Since its publication on Sunday, I have found Rohan Samarajiva’s eulogy difficult to read because it captures so remarkably well who Mel was to so many of us. The questions in his penultimate paragraph are those that occupy Nalaka Gunewardene’s reflections on Mel’s murder, published today. Samarajiva flags a 30-year-old war’s brutalising effects on society. I wonder if years hence, if asked, Mel’s murderer will link his actions to the war, or whether it was something more banal – as sudden homicide usually is. Ultimately, we are all writing because we don’t know how else to grasp what has happened, seeking some catharsis in sharing the incomprehension of so sudden and great a loss.

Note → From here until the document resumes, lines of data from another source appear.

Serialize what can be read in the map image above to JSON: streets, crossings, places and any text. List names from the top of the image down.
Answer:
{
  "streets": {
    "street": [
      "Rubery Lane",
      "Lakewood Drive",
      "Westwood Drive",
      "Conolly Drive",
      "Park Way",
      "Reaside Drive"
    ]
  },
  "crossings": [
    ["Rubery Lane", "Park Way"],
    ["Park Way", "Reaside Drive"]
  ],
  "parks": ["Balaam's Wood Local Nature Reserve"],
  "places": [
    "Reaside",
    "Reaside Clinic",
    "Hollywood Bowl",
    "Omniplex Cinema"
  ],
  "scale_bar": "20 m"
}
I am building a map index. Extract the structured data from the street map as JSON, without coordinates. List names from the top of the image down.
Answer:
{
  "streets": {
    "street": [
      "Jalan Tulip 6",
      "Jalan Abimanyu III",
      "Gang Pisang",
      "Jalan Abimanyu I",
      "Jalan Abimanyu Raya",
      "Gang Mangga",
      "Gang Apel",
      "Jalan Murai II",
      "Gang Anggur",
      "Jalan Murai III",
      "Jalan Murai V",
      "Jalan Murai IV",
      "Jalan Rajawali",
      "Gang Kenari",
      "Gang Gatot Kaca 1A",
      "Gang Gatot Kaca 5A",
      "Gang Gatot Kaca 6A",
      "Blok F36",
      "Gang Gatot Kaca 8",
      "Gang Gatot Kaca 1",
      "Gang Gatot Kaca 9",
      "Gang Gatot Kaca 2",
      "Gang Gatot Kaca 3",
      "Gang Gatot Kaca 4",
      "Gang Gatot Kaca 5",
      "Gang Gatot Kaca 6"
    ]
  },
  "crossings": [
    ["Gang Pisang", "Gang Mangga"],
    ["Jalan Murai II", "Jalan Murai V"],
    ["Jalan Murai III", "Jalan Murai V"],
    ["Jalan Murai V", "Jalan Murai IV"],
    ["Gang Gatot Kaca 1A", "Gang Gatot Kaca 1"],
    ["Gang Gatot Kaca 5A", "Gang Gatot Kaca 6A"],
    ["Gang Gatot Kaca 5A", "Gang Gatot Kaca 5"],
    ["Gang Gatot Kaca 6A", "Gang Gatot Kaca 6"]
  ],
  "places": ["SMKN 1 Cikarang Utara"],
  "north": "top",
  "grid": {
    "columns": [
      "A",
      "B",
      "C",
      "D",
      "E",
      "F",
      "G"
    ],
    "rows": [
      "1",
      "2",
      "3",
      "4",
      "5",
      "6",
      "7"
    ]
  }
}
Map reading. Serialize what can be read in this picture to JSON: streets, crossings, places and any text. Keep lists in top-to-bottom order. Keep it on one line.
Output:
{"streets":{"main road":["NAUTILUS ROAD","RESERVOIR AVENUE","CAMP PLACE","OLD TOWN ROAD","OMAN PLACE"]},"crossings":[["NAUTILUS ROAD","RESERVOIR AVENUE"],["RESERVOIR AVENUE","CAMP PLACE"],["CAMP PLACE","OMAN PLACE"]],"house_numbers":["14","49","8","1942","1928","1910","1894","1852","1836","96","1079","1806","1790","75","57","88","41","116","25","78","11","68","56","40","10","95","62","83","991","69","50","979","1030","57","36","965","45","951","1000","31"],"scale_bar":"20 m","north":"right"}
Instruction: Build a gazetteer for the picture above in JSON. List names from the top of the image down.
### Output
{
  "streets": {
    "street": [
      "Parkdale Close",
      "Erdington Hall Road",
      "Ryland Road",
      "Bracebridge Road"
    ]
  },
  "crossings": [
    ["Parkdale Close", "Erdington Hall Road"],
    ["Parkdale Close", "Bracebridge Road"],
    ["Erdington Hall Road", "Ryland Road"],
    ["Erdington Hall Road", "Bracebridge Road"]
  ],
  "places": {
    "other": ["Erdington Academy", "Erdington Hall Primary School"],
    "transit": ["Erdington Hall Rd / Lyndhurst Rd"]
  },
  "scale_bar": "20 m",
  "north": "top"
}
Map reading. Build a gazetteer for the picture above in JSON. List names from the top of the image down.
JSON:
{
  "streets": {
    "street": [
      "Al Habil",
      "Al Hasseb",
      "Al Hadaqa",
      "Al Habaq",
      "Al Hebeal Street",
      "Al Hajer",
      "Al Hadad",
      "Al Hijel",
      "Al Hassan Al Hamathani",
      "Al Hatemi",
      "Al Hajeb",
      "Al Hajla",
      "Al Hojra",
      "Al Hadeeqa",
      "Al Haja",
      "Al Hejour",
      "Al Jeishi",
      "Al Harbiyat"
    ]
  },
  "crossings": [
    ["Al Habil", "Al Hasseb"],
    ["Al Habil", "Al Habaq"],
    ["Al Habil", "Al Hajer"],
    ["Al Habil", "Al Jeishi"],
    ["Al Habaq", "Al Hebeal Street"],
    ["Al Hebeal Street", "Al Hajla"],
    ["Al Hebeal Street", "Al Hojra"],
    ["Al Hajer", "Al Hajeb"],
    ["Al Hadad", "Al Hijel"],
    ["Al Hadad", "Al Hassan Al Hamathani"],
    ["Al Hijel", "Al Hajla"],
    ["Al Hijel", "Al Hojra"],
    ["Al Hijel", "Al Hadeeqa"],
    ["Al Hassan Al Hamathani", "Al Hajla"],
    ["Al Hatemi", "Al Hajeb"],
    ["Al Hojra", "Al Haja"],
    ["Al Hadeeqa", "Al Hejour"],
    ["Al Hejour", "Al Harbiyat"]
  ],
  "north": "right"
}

On Sunday night I wrote on Facebook the following,

Not for the first time, I find I cannot process sudden death. Perhaps there is a way, somehow, for some. I cannot understand how someone I spoke with last night is dead this morning. In that incomprehension lies grief, an appreciation for the sudden geometry of chance, as Sting puts it, for having met, memories of what we talked about, ribbed each other about, did and wistfulness, about what more could have been. I will miss you sorely Mel.

Mel, with her inimitable smile, would have said I used too many sentences. I’d agree. It’s only the last that matters.